▶ _Activity_
Extract every line of the rows that contains the string "module", matching case exactly.

[[ The input, beginning ]]

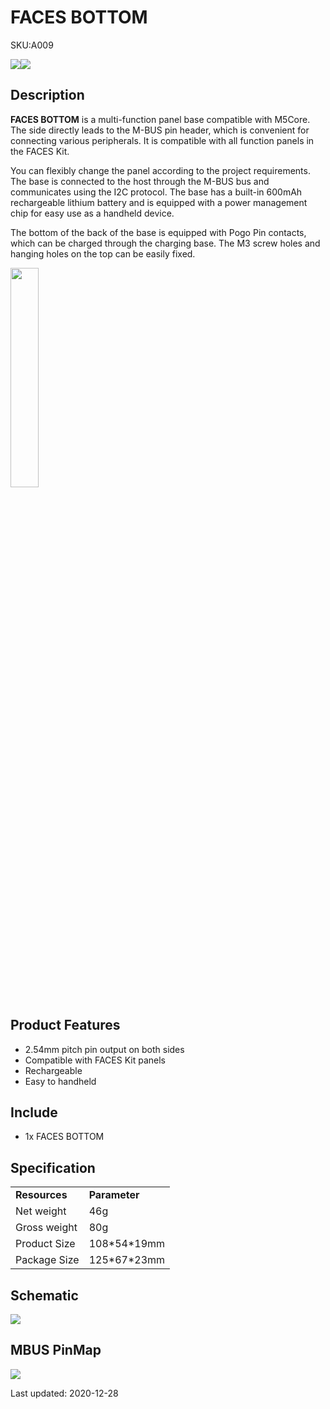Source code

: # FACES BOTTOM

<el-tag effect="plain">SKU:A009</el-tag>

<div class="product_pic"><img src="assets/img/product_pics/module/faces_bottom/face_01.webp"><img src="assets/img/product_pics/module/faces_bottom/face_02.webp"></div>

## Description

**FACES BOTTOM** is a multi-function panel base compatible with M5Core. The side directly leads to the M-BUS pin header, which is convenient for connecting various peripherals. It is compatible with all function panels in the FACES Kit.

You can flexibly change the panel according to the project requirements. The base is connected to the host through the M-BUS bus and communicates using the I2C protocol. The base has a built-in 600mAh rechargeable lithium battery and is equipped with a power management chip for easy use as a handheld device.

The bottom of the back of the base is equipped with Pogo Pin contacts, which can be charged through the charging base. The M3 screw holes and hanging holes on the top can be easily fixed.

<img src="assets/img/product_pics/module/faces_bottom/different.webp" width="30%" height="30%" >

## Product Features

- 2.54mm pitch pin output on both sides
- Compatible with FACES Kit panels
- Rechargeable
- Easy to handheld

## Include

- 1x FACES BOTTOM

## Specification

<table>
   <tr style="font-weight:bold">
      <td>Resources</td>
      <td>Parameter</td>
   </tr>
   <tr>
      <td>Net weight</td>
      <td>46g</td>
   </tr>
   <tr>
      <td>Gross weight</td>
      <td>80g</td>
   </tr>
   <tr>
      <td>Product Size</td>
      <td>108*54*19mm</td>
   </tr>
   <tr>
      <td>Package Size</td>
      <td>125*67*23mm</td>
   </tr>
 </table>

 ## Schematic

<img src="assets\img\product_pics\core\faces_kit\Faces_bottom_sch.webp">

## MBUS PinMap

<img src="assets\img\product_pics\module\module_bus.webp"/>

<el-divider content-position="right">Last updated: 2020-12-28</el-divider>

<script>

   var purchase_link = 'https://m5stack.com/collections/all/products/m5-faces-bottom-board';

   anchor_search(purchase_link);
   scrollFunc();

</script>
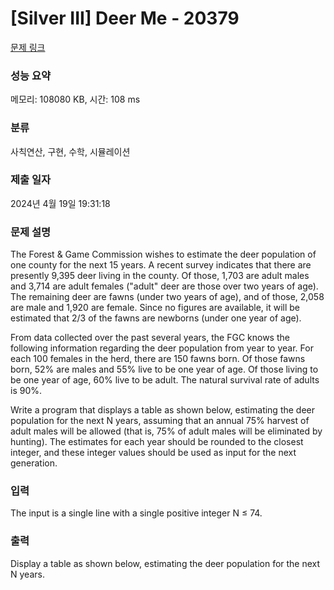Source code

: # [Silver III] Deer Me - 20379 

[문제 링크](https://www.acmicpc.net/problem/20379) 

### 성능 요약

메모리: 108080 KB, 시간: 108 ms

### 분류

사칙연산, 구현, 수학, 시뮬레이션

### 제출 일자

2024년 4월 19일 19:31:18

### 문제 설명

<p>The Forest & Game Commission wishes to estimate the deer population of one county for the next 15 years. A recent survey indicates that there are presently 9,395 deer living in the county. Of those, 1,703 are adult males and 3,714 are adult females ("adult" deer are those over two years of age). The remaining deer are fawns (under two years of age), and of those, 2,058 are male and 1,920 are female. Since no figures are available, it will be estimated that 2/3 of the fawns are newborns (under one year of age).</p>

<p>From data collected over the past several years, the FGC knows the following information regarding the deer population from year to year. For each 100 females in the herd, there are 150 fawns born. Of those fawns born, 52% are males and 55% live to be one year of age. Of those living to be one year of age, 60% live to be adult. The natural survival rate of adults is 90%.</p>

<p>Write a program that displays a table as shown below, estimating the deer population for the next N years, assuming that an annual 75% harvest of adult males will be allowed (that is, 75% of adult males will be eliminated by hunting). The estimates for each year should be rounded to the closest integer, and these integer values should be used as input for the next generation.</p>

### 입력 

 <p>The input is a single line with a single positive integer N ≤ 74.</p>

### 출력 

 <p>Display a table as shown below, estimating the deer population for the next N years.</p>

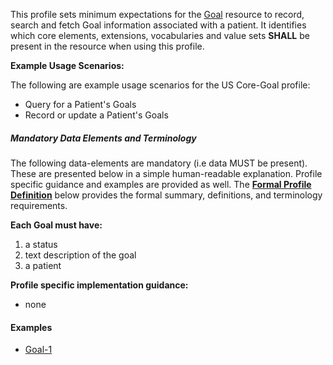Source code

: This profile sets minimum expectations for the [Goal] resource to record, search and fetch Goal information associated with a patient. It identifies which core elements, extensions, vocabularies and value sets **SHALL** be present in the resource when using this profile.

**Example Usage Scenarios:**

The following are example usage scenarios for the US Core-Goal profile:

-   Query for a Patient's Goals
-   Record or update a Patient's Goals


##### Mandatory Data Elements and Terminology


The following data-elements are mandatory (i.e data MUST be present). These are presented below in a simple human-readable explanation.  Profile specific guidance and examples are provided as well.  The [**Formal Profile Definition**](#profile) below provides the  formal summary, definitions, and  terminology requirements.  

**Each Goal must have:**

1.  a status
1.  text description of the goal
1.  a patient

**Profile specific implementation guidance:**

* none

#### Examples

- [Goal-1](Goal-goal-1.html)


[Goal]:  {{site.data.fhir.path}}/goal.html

[[ The input, end ]]
[[ The input, beginning ]]

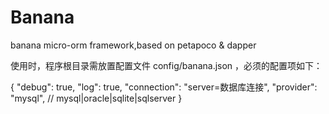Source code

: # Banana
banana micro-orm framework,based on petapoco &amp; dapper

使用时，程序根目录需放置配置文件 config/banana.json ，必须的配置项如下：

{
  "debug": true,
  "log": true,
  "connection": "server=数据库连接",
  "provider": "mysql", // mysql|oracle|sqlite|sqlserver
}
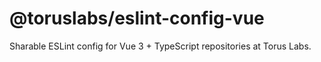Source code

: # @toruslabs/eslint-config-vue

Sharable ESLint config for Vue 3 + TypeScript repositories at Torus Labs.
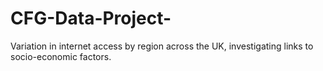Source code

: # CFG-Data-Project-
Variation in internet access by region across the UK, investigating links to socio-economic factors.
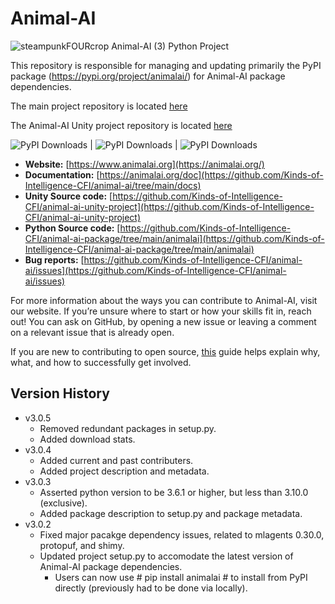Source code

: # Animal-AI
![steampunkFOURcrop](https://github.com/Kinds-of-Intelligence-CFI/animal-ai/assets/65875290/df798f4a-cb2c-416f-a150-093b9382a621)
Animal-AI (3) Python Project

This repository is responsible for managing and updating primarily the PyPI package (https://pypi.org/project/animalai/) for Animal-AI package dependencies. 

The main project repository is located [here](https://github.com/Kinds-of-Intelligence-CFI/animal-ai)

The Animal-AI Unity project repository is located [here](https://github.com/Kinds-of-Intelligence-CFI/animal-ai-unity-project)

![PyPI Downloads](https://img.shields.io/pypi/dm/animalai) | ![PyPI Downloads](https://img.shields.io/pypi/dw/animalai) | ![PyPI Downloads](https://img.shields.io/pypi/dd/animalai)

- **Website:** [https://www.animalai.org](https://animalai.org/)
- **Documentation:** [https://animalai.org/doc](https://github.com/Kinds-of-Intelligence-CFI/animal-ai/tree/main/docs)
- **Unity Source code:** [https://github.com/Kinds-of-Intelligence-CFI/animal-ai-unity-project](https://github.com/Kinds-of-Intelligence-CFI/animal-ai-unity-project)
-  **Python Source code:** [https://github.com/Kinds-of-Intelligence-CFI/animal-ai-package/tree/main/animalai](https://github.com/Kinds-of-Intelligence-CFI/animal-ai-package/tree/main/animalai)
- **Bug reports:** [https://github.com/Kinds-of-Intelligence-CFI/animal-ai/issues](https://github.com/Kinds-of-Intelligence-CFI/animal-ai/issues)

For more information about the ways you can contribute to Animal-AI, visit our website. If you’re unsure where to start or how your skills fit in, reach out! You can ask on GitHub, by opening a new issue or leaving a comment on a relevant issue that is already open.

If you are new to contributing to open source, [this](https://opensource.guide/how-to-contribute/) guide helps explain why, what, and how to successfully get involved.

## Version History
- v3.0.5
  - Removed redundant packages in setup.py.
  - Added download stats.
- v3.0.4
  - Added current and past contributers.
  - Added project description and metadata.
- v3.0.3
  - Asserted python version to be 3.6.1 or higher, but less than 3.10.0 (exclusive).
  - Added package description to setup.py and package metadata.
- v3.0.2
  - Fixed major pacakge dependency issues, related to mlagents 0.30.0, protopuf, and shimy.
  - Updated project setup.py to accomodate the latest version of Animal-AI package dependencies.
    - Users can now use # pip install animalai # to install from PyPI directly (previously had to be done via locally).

[[ The input, end ]]

▶ _Response for this exercise_
<div class="product_pic"><img src="assets/img/product_pics/module/faces_bottom/face_01.webp"><img src="assets/img/product_pics/module/faces_bottom/face_02.webp"></div>
<img src="assets/img/product_pics/module/faces_bottom/different.webp" width="30%" height="30%" >
<img src="assets\img\product_pics\module\module_bus.webp"/>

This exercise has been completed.